3. They're more inhibited
That emotional wiring also may explain why righties tend to charge ahead, while lefties "tend to dither," according to behavioral psychologist Lynn Wright, as quoted in NewScientist. A study performed by Wright at Abertay University in Scotland found that lefties were more restrained and more worried about making mistakes.
4. They associate "left" with good
Most people tend to have positive associations with the concept of "right" and bad associations with "left." Lefties are the opposite. In a recent study, Stanford researcher Daniel Casasanto asked participants to draw a zebra in a box that best represented good things, while depicting a panda in a box that would befit the bad. Right-handed people tended to position the zebra on the right side of a box, while lefties put it on the left. That shows that left-handed people "implicitly" believe "good stuff is on the left and bad stuff is on the right," Casasanto says, as quoted by the Stanford Report, despite so many signals from language and culture "telling them the exact opposite."

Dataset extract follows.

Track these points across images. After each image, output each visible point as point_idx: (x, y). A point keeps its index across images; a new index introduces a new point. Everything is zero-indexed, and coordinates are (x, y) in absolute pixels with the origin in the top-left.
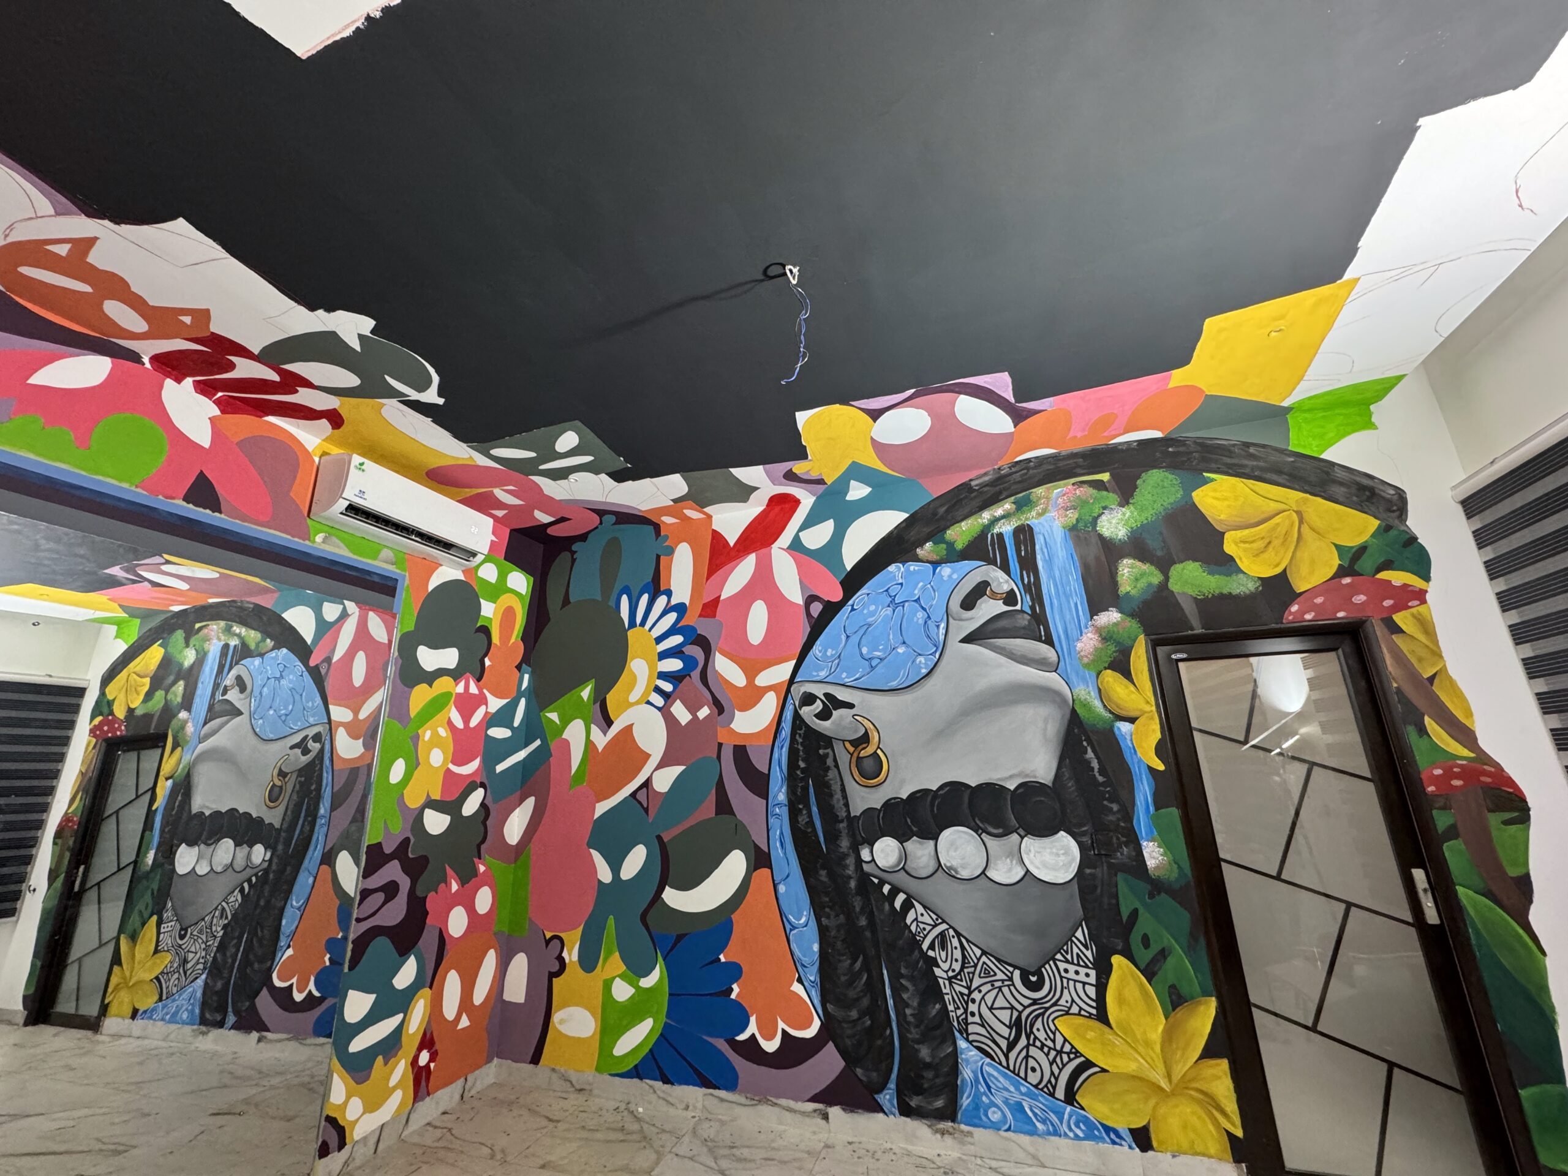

5. They may have an advantage in politics
Casasanto's conclusions could actually favor left-handed politicians, at least in televised events like debates, says Jocelyn Rousey in Mediaite. Casasanto found that politicians tend to accompany statements they see as positive by gesturing with their dominant hands. When a rightie uses his dominant hand to give a thumbs-up, television viewers — who see the image flipped — see him gesture on the left side of their screen. The left-handed, meanwhile, "appear to be putting things in a much more positive light for the 90 percent of viewers who are right-handed."